-- DATASET EXCERPTS --
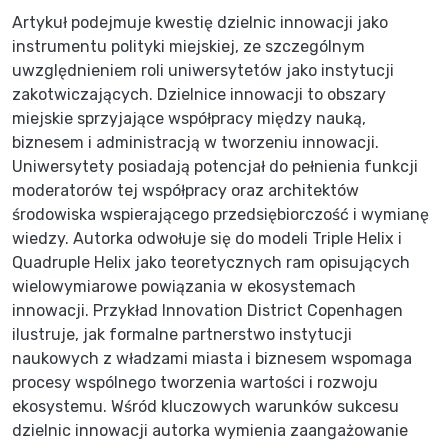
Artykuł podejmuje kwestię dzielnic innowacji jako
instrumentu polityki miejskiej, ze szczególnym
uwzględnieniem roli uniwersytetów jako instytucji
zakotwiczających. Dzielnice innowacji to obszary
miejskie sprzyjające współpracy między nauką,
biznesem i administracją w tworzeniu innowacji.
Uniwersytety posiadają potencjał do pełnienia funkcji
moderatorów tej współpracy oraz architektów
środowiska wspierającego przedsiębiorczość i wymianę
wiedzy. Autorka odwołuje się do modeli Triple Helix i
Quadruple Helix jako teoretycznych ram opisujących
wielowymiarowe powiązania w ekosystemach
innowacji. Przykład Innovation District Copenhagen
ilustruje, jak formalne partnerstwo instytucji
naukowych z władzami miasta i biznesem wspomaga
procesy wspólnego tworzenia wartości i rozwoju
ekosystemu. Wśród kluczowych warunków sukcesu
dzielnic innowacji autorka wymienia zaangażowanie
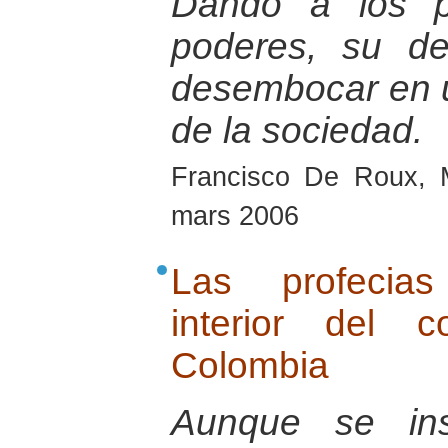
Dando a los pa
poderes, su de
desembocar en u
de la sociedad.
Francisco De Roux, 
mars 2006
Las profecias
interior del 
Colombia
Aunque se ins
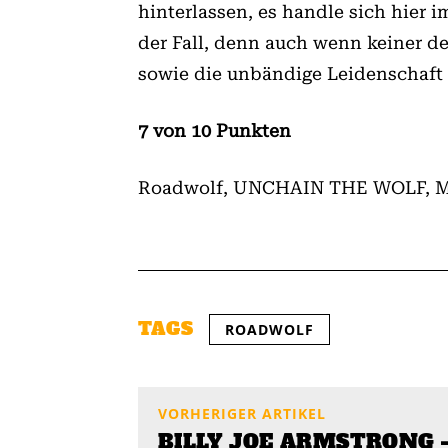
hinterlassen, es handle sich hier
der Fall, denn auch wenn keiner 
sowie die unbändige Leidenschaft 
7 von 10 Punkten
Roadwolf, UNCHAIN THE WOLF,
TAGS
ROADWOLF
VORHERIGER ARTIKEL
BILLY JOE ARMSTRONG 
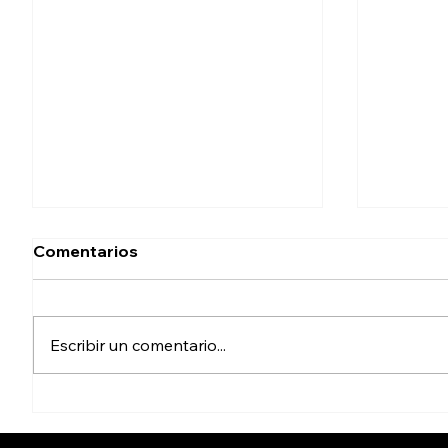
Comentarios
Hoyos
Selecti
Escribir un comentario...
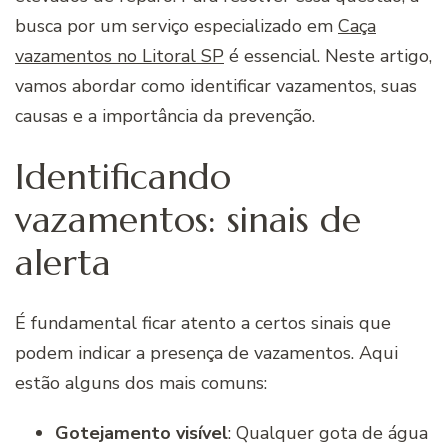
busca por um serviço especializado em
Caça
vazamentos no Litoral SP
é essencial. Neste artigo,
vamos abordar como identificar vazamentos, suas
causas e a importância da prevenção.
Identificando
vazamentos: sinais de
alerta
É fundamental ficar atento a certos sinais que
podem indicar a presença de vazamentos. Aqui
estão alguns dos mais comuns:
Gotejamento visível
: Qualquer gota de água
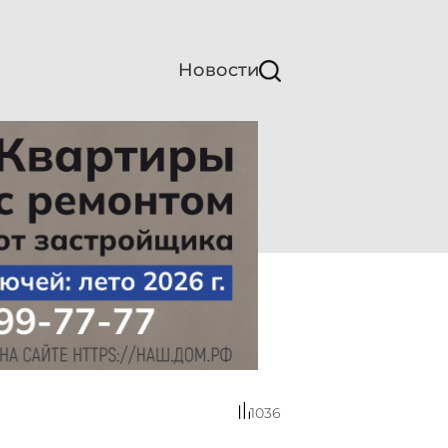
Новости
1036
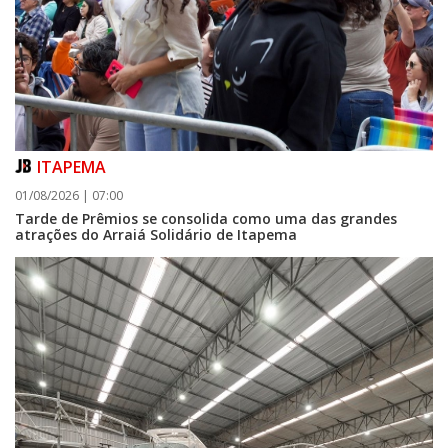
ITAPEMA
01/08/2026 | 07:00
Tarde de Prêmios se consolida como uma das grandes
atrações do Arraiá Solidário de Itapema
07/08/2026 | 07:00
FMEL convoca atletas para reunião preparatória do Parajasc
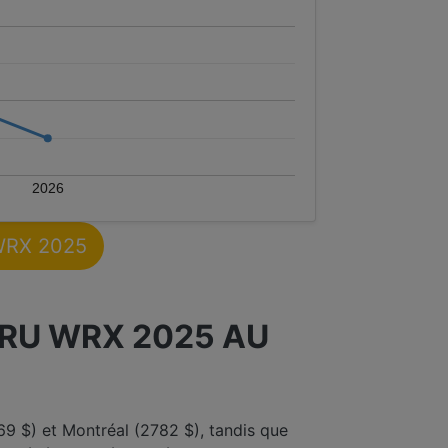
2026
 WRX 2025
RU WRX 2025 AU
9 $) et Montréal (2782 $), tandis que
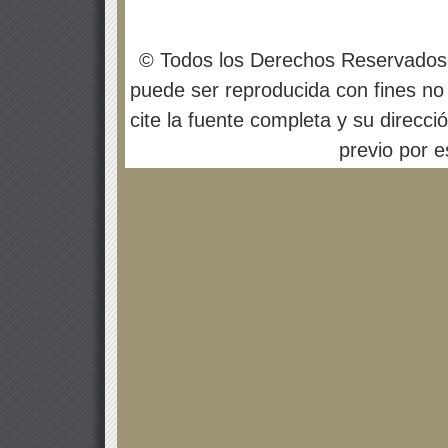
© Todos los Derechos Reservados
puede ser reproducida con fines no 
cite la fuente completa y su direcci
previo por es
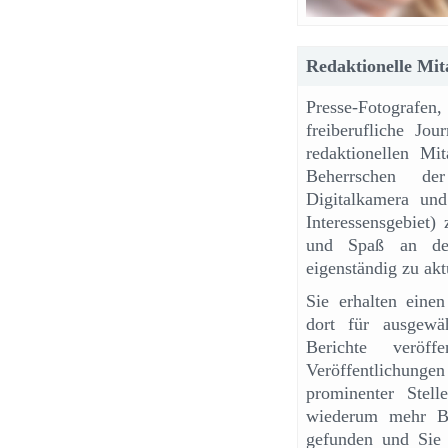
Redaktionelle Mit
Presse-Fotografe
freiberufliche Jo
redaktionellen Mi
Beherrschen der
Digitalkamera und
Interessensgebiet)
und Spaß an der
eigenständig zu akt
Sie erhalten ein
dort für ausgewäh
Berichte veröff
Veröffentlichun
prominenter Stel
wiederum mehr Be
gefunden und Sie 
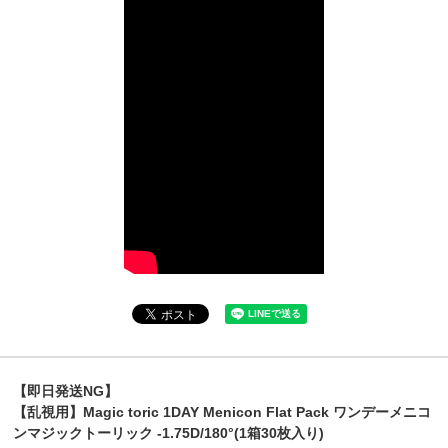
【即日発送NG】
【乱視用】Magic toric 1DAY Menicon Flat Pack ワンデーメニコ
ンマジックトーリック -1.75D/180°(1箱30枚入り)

-- EXERCISE BRIEF --
Please pull out each line of the listing above that contains the word "sinais".

-- TASK ANSWER --
vazamentos: sinais de
É fundamental ficar atento a certos sinais que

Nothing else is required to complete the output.